§ TASK STATEMENT
Reproduce the text lines of the items below word for word, leaving out the pictures.

§ TASK MATERIAL
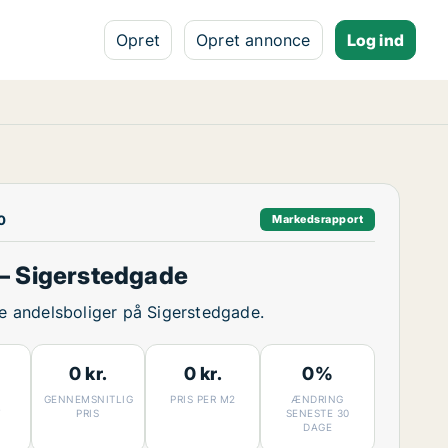
Opret
Opret annonce
Log ind
0
Markedsrapport
– Sigerstedgade
ige andelsboliger på Sigerstedgade.
0 kr.
0 kr.
0%
GENNEMSNITLIG
PRIS PER M2
ÆNDRING
7
PRIS
SENESTE 30
DAGE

§ RESPONSE BOX
Opret
Opret annonce
Log ind
0
Markedsrapport
– Sigerstedgade
ige andelsboliger på Sigerstedgade.
0 kr.
0 kr.
0%
GENNEMSNITLIG
PRIS PER M2
ÆNDRING
7
PRIS
SENESTE 30
DAGE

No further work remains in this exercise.